TASK TO COMPLETE
Please copy the text read from every one of the records below line for line and without changes, leaving the pictures out of your answer.

DATASET CONTENT
--

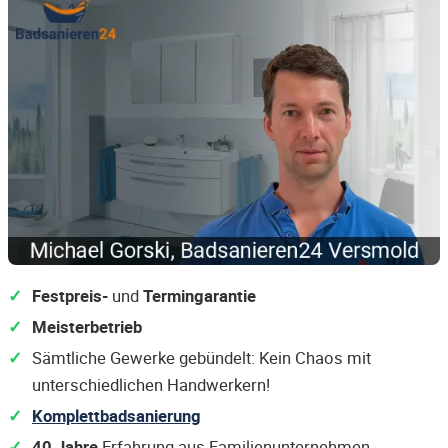
Festpreis-
und
Termingarantie
Meisterbetrieb
Sämtliche Gewerke gebündelt: Kein Chaos mit
unterschiedlichen Handwerkern!
Komplettbadsanierung
40 Jahre
Erfahrung aus Familienunternehmen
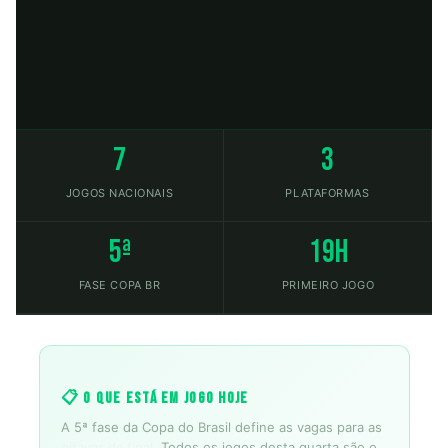
7
3
JOGOS NACIONAIS
PLATAFORMAS
5ª
19h
FASE COPA BR
PRIMEIRO JOGO
📋 O que está em jogo hoje
A 5ª fase da Copa do Brasil define as vagas para as
oitavas de final
. Todos os jogos desta quarta são o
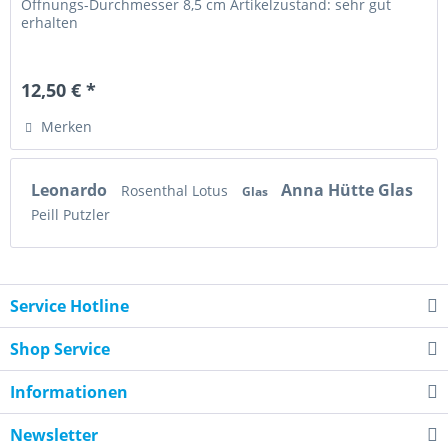
Öffnungs-Durchmesser 8,5 cm Artikelzustand: sehr gut
erhalten
12,50 € *
Merken
Leonardo
Anna Hütte Glas
Rosenthal Lotus
Glas
Peill Putzler
Service Hotline
Shop Service
Informationen
Newsletter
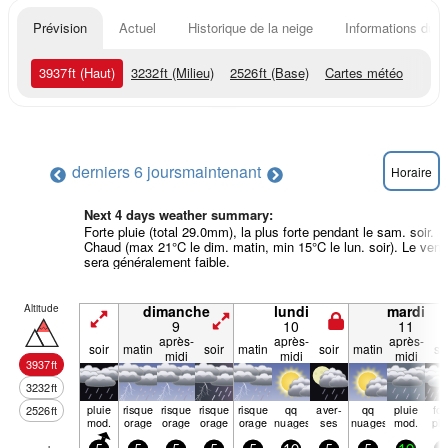
Prévision
Actuel
Historique de la neige
Informations du r
3937
ft
(Haut)
3232
ft
(Milieu)
2526
ft
(Base)
Cartes météo
derniers 6 jours
maintenant
Horaire
Next 4 days weather summary:
Forte pluie (total 29.0mm), la plus forte pendant le sam. soir.
Chaud (max 21°C le dim. matin, min 15°C le lun. soir). Le vent
sera généralement faible.
Altitude
dimanche
lundi
mardi
9
10
11
après-
après-
après-
soir
matin
soir
matin
soir
matin
so
midi
midi
midi
3937
ft
3232
ft
pluie
risque
risque
risque
risque
qq
aver­
qq
pluie
for
2526
ft
mod.
orage
orage
orage
orage
nuages
ses
nuages
mod.
plu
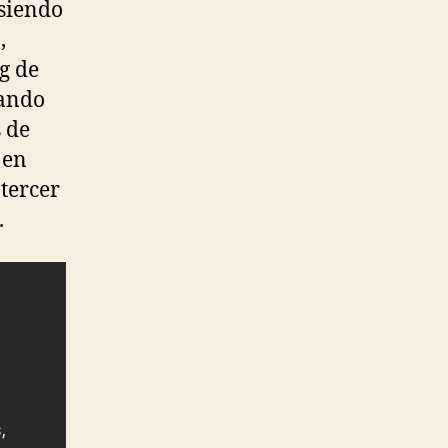
 siendo
,
g de
rando
 de
 en
 tercer
.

--

EXERCISE OUTPUT
Festpreis-
und
Termingarantie
Meisterbetrieb
Sämtliche Gewerke gebündelt: Kein Chaos mit
unterschiedlichen Handwerkern!
Komplettbadsanierung
40 Jahre
Erfahrung aus Familienunternehmen
7
3
JOGOS NACIONAIS
PLATAFORMAS
5ª
19h
FASE COPA BR
PRIMEIRO JOGO
📋 O que está em jogo hoje
A 5ª fase da Copa do Brasil define as vagas para as
oitavas de final
. Todos os jogos desta quarta são o
Öffnungs-Durchmesser 8,5 cm Artikelzustand: sehr gut
erhalten
12,50 € *
Merken
Leonardo
Anna Hütte Glas
Rosenthal Lotus
Glas
Peill Putzler
Service Hotline
Shop Service
Informationen
Newsletter
Prévision
Actuel
Historique de la neige
Informations du r
3937
ft
(Haut)
3232
ft
(Milieu)
2526
ft
(Base)
Cartes météo
derniers 6 jours
maintenant
Horaire
Next 4 days weather summary:
Forte pluie (total 29.0mm), la plus forte pendant le sam. soir.
Chaud (max 21°C le dim. matin, min 15°C le lun. soir). Le vent
sera généralement faible.
Altitude
dimanche
lundi
mardi
9
10
11
après-
après-
après-
soir
matin
soir
matin
soir
matin
so
midi
midi
midi
3937
ft
3232
ft
pluie
risque
risque
risque
risque
qq
aver­
qq
pluie
for
2526
ft
mod.
orage
orage
orage
orage
nuages
ses
nuages
mod.
plu
 siendo
,
g de
rando
 de
 en
 tercer
.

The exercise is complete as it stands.